“We look over with a sigh the monumental libraries … The inspection of the catalgoue brings me continually back to the few standard writers who are on every private shelf; and to these it can only afford only the most slight and casual additions. The crowds and centuries of books are only commentary and elucidation, echoes and weakeners of these few great voices of Time.”
“I find certain books vital and spermatic, not leaving the reader what he was; he shuts the book a richer man. I would never willingly read any others than such.”
–Ralph Waldo Emerson
I have often felt this way. I sometimes find myself panicking on how relatively few books I’ll read in my lifetime. Just do the math: if I read ten a month, that’s 120 a year, times another fifty or sixty years. It’s a very small number when put in that perspective.
But really, I do not need to read every book. Emerson’s reminder is comforting to me for that reason. And I love shutting a book and finding myself a richer person. While I sometimes read lighter fare or read quickly, I often still find myself a bit changed by having read the book. In some way, the books I choose give me satisfaction and strength.

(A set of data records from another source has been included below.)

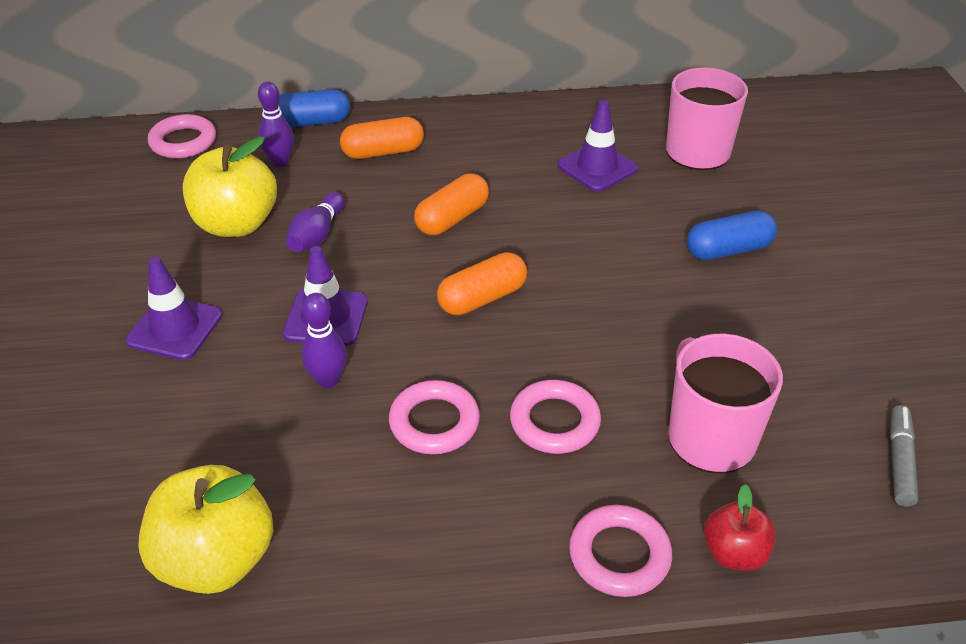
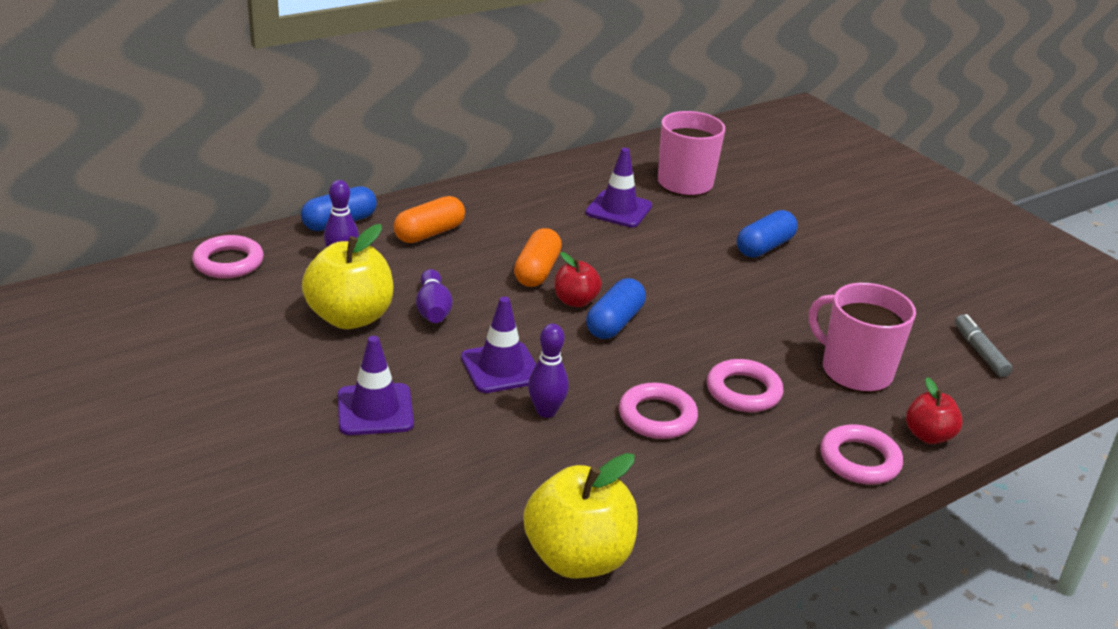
camera: 30 degrees left, 10 degrees down
orange capsule [437,252,527,315] -> blue capsule [586,278,646,339]
none -> red apple [554,252,602,307]

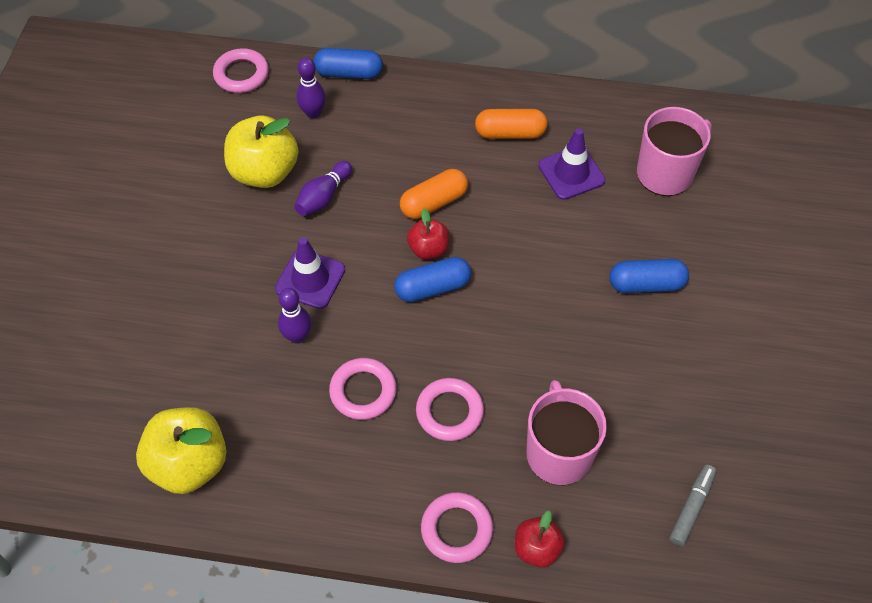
camera: 45 degrees right, 25 degrees up
purple traffic cone [338,336,414,435] -> none
orange capsule [393,196,465,243] -> orange capsule moved to [475,109,548,139]

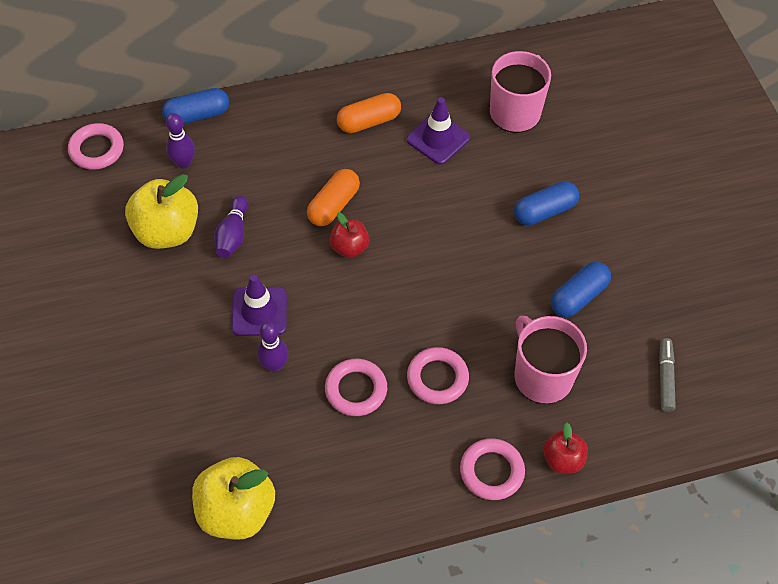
camera: 25 degrees left, 0 degrees up
blue capsule [394,257,471,302] -> blue capsule moved to [551,261,611,317]

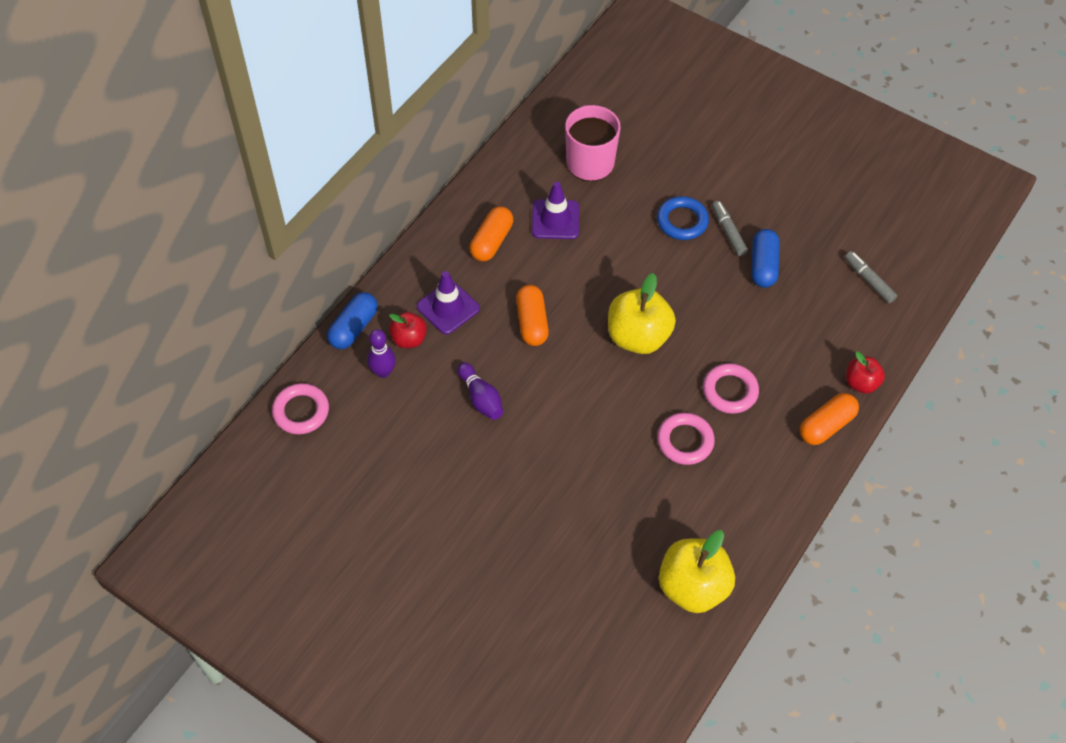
camera: 40 degrees left, 0 degrees up
yellow apple [125,174,198,249] -> yellow apple moved to [608,273,676,354]
purple traffic cone [232,274,287,336] -> purple traffic cone moved to [417,271,480,335]
purple bowling pin [257,322,289,372] -> none
red apple [329,212,369,258] -> red apple moved to [389,312,427,348]
pink ring [460,438,525,500] -> orange capsule [800,393,859,445]
blue capsule [514,181,579,226] -> blue ring [657,196,709,240]
pink mug [515,316,587,404] -> none
none -> grey marker [712,201,748,256]

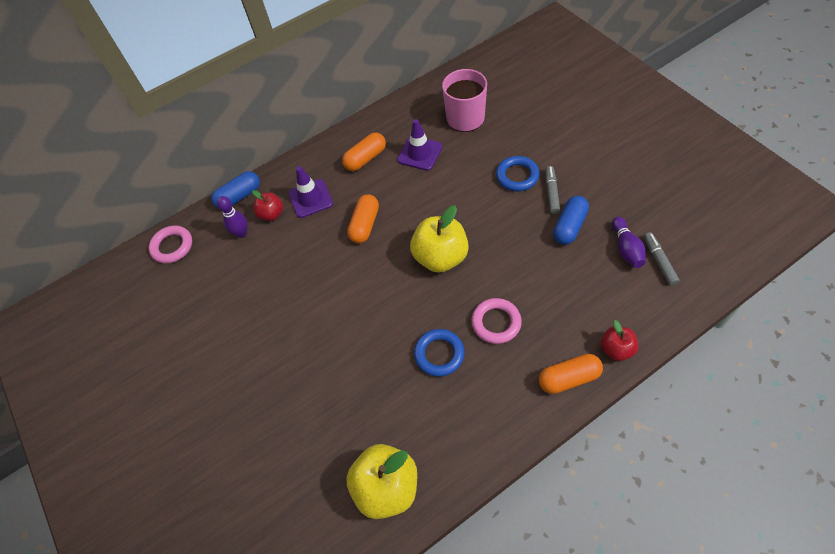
camera: 30 degrees right, 0 degrees up
purple bowling pin [458,362,503,420] -> purple bowling pin moved to [612,217,646,268]
pink ring [657,413,715,465] -> blue ring [414,329,465,377]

Some of the great voices of time that I’ve read: Homer (I do need to reread him again), Shakespeare (I often seeing his familiar story arcs in later works), Charles Dickens’ , Jane Austen’s Pride and Prejudice, Charlotte Bronte’s Jane Eyre.So many of the poets I’ve been revisiting this month for poetry month. Poets just do such a great job of capturing emotion and changing me in a short space.
Which authors and/or works are on your private shelf (an imaginary shelf is fine)? Which voices are “the great voices of time” for you?
Reading Reflections is an occasional feature in which I comment on an article or essay about reading. (I haven’t posted one for more than a year, but there is no reason I cannot begin again, right?)
The above quotes are from an essay called “Books” by Ralph Waldo Emerson, quoted on pages 13-14 and 15, respectively, of Reading in Bed, edited by Steven Gilbar.